Suara.com - Peluncuran Peraturan Pemerintah tentang Tata Kelola Pelindungan Anak dalam Penyelenggaraan Sistem Elektronik (PP TKPAPSE), atau disebut sebagai kebijakan Tata Kelola untuk Anak Aman dan Sehat Digital (TUNAS) diapresiasi sebagai inisiatif positif tuk melindungi anak di ruang digital.
Meski demikian kebijakan yang disusun oleh Komdigi itu dinilai ICT Watch dirancang secara terburu-buru dan minim partisipasi publik.
"ICT Watch sebagai organisasi masyarakat sipil memiliki 3 catatan kritis atas dirilisnya kebijakan TUNAS tersebut, berdasarkan pengalaman dan pemahaman kami, serta masukan dari sejumlah mitra," terang ICT Watch dalam siaran pers di Jakarta, Jumat (29/3/2025).
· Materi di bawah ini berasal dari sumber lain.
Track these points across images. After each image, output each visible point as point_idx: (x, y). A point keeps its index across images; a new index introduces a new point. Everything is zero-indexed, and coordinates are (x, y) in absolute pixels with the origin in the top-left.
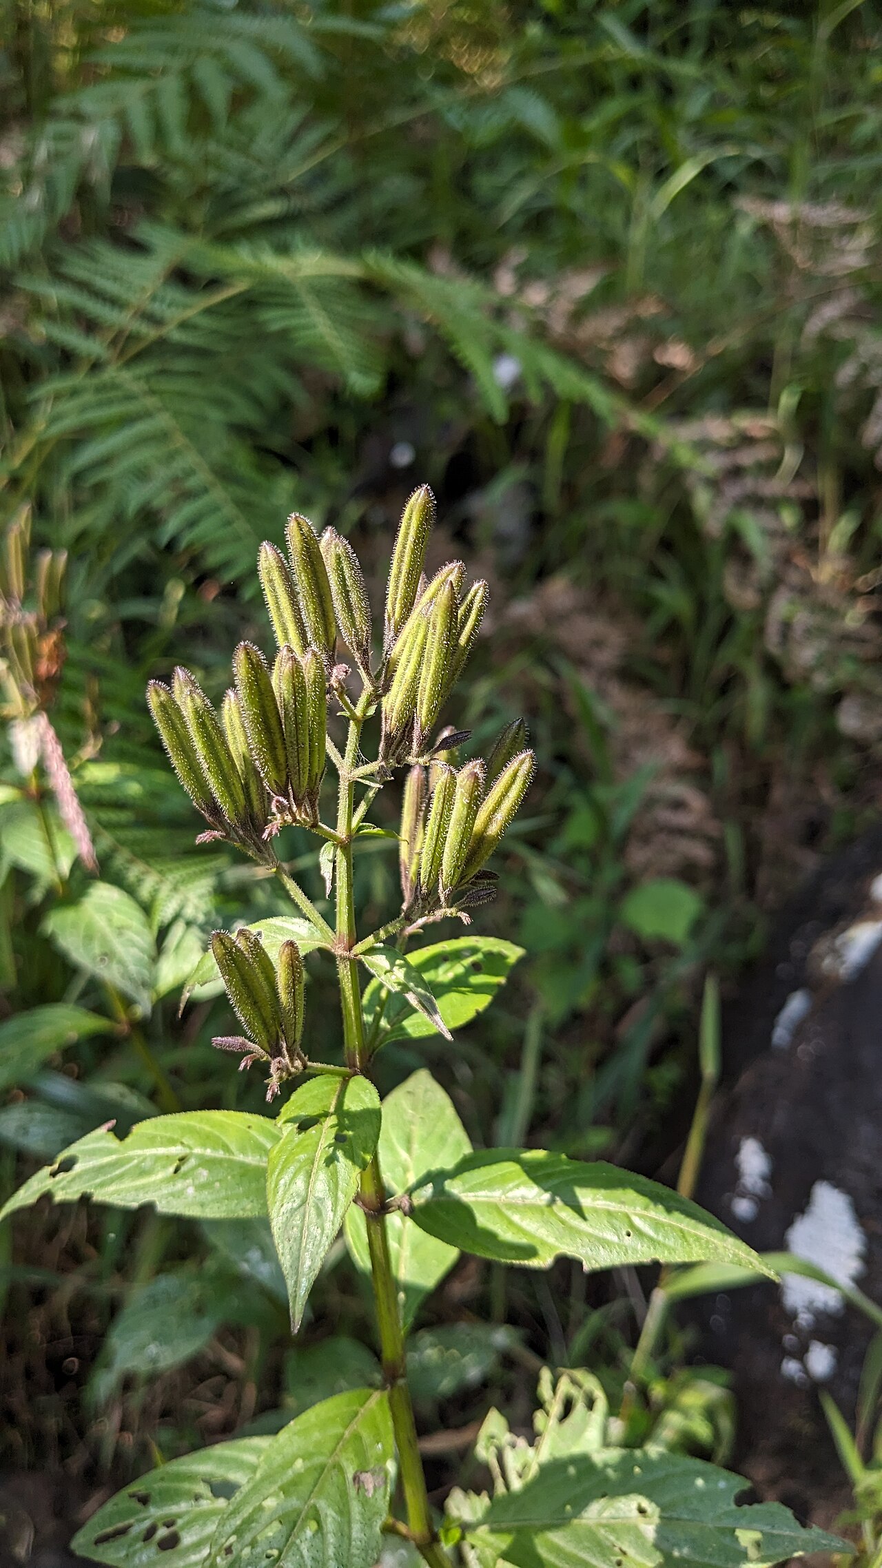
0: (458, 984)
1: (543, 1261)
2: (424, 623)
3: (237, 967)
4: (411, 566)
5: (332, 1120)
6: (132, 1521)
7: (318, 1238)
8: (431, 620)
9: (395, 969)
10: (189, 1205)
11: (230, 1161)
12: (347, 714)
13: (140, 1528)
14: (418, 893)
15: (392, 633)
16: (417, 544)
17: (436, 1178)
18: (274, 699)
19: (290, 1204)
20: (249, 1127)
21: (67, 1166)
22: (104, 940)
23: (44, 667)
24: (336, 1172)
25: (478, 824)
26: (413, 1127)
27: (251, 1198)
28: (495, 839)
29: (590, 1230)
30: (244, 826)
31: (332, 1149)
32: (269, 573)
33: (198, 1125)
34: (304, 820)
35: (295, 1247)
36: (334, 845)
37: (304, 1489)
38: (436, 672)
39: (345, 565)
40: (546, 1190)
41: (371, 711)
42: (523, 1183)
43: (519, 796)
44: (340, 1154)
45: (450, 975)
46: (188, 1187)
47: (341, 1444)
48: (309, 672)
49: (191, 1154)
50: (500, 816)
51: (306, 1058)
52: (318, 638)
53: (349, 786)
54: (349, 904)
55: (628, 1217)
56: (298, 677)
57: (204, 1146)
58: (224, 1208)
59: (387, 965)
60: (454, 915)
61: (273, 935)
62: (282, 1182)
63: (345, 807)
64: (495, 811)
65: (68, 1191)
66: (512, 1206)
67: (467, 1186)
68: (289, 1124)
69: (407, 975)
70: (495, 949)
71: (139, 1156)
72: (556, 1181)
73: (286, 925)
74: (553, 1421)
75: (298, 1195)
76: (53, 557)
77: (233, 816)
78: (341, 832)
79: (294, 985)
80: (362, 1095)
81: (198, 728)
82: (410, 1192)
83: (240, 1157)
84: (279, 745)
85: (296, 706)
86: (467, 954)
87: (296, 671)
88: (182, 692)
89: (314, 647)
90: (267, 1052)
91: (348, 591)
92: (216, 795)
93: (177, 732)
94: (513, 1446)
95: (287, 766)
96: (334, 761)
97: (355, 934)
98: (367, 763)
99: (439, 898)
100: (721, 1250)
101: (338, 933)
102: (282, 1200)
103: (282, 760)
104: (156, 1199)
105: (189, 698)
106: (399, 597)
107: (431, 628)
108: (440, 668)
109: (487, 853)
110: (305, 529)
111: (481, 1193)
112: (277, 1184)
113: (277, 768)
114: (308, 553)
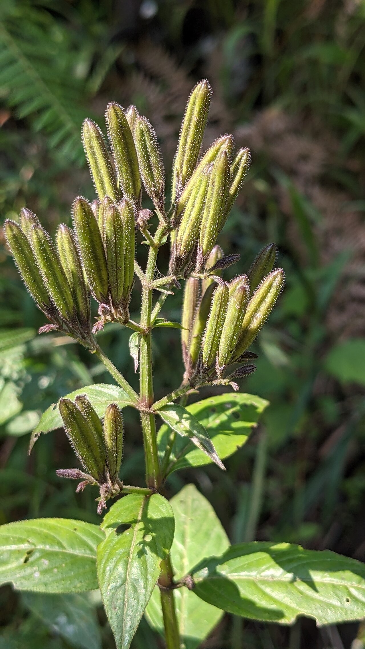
0: (223, 428)
1: (289, 620)
2: (205, 180)
3: (77, 422)
4: (194, 138)
5: (140, 525)
7: (135, 607)
8: (211, 178)
9: (183, 420)
10: (36, 585)
11: (64, 554)
12: (148, 242)
14: (201, 369)
16: (199, 122)
17: (210, 563)
18: (100, 236)
19: (115, 584)
20: (75, 529)
24: (146, 561)
25: (245, 321)
26: (186, 526)
27: (80, 580)
28: (256, 331)
29: (321, 598)
30: (73, 321)
31: (141, 546)
32: (90, 141)
33: (38, 529)
34: (119, 318)
35: (119, 613)
36: (138, 334)
38: (214, 215)
39: (146, 137)
40: (289, 572)
41: (164, 240)
42: (273, 567)
43: (273, 301)
44: (147, 549)
45: (218, 422)
46: (35, 572)
48: (124, 216)
49: (36, 549)
50: (260, 315)
51: (122, 483)
52: (128, 191)
53: (149, 293)
54: (149, 376)
55: (347, 588)
56: (117, 221)
57: (44, 543)
58: (62, 586)
59: (177, 418)
60: (227, 384)
61: (94, 396)
62: (108, 568)
63: (146, 307)
64: (256, 311)
66: (264, 582)
67: (233, 568)
68: (110, 529)
69: (191, 425)
70: (248, 402)
72: (295, 564)
73: (103, 390)
75: (120, 577)
77: (65, 314)
78: (143, 324)
79: (116, 434)
80: (161, 508)
81: (41, 253)
82: (192, 573)
83: (70, 551)
84: (103, 268)
85: (116, 241)
86: (229, 406)
87: (116, 216)
88: (27, 227)
89: (126, 197)
90: (97, 480)
91: (149, 155)
92: (54, 299)
93: (25, 256)
95: (108, 282)
96: (138, 275)
97: (153, 396)
98: (162, 277)
99: (216, 372)
101: (141, 395)
102: (109, 581)
103: (105, 277)
104: (12, 581)
105: (34, 232)
106: (185, 160)
107: (210, 184)
108: (217, 213)
109: (249, 341)
110: (119, 114)
111: (242, 573)
112: (104, 571)
113: (101, 283)
114: (121, 130)
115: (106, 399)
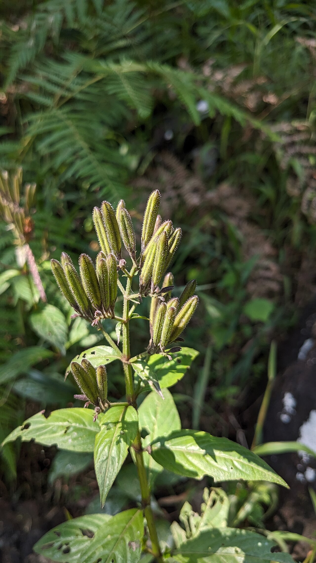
0: (172, 368)
1: (200, 477)
2: (155, 245)
3: (81, 375)
4: (151, 221)
5: (120, 425)
6: (54, 541)
7: (112, 473)
8: (158, 245)
9: (145, 370)
10: (70, 446)
11: (86, 430)
12: (126, 275)
13: (57, 545)
14: (153, 346)
15: (144, 246)
16: (153, 213)
17: (162, 440)
18: (95, 275)
19: (102, 458)
21: (27, 426)
22: (50, 327)
23: (27, 229)
24: (120, 446)
25: (176, 323)
26: (158, 407)
28: (182, 328)
29: (218, 466)
30: (88, 313)
31: (119, 438)
32: (97, 219)
33: (75, 414)
34: (109, 316)
35: (103, 476)
36: (121, 323)
37: (110, 547)
39: (125, 219)
40: (203, 449)
41: (136, 273)
42: (193, 444)
43: (192, 313)
44: (122, 440)
45: (169, 365)
46: (69, 438)
47: (125, 530)
48: (109, 264)
49: (72, 426)
50: (184, 320)
51: (110, 402)
52: (114, 249)
53: (127, 301)
54: (127, 344)
55: (232, 461)
56: (104, 268)
57: (76, 422)
58: (82, 448)
59: (142, 368)
60: (166, 356)
61: (99, 353)
62: (100, 449)
63: (126, 309)
64: (182, 318)
65: (27, 437)
66: (189, 453)
67: (173, 444)
68: (103, 425)
69: (149, 372)
70: (188, 353)
71: (52, 425)
72: (205, 445)
73: (104, 349)
74: (208, 507)
75: (105, 455)
76: (31, 186)
77: (84, 309)
78: (124, 318)
79: (103, 382)
80: (132, 415)
81: (69, 278)
82: (152, 444)
83: (89, 428)
84: (98, 291)
85: (103, 278)
88: (64, 263)
90: (94, 403)
91: (127, 229)
92: (77, 302)
93: (62, 278)
94: (193, 515)
95: (101, 298)
96: (122, 292)
97: (130, 355)
98: (134, 294)
99: (160, 349)
100: (267, 476)
101: (123, 354)
102: (99, 457)
104: (58, 443)
105: (66, 266)
106: (146, 233)
107: (157, 248)
108: (161, 264)
109: (179, 333)
110: (109, 207)
111: (177, 447)
112: (98, 450)
113: (97, 299)
114: (110, 216)
115: (105, 354)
Catatan kritis pertama, terang organisasi itu, penyusunan kebijakan tersebut terkesan terburu-buru.
"Perkembangan terakhir yang kami pahami, juga berdasarkan masukan dari sejumlah pihak, proses penyusunan TUNAS sangat terkesan terburu-buru seakan mengejar tenggat waktu tertentu," jelas ICT Watch.
Menurut ICT Watch, memastikan keselamatan dan keamanan anak adalah memang hal yang mendesak dan perlu disegerakan, namun ketika dilakukan secara terburu-buru tentu saja berisiko menghilangkan esensi utama keselamatan dan keamanan anak itu sendiri.
Catatan kedua, pelibatan partisipasi publik belum bermakna, setara dan inklusif. Walaupun telah ada itikad baik dari pemerintah untuk mengundang sejumlah pihak dalam beberapa pertemuan pembahasan, namun prosesnya dinilai belum menjunjung asas kebermaknaan, kesetaraan dan inklusivitas.
"Pelibatan organisasi masyarakat sipil, anak, dan pemangku kepentingan lainnya cenderung sekedar tokenisme. Padahal jika pelibatan ini dilakukan dengan sepatutnya, hal yang diatur dapat lebih tepat menjawab kondisi dan tantangan anak di internet. Kami menekankan, bahwa tanpa pelibatan yang bermakna, setara dan inklusif, regulasi yang terbentuk hanyalah regulasi sepihak saja yang terkesan top down," jelas organisasi tersebut.
Terakhir, proses pembahasan minim transparansi dan akuntabilitas. Saat proses pembahasan berjalan, informasi terkait perkembangan RPP, draf final, maupun catatan proses tidak tersedia untuk publik.
Baca Juga: Meutya Hafid Pamer Capaian Jabat Komdigi 5 Bulan: Blokir 6 Juta Konten Judi Online
"Ini bertentangan dengan prinsip keterbukaan informasi sebagaimana dijamin oleh UU No. 14 Tahun 2008 tentang Keterbukaan Informasi Publik
dan UU No 12 Tahun 2011 (dan perubahannya) tentang Pembentukan Peraturan Perundang-undangan," beber ICT Watch.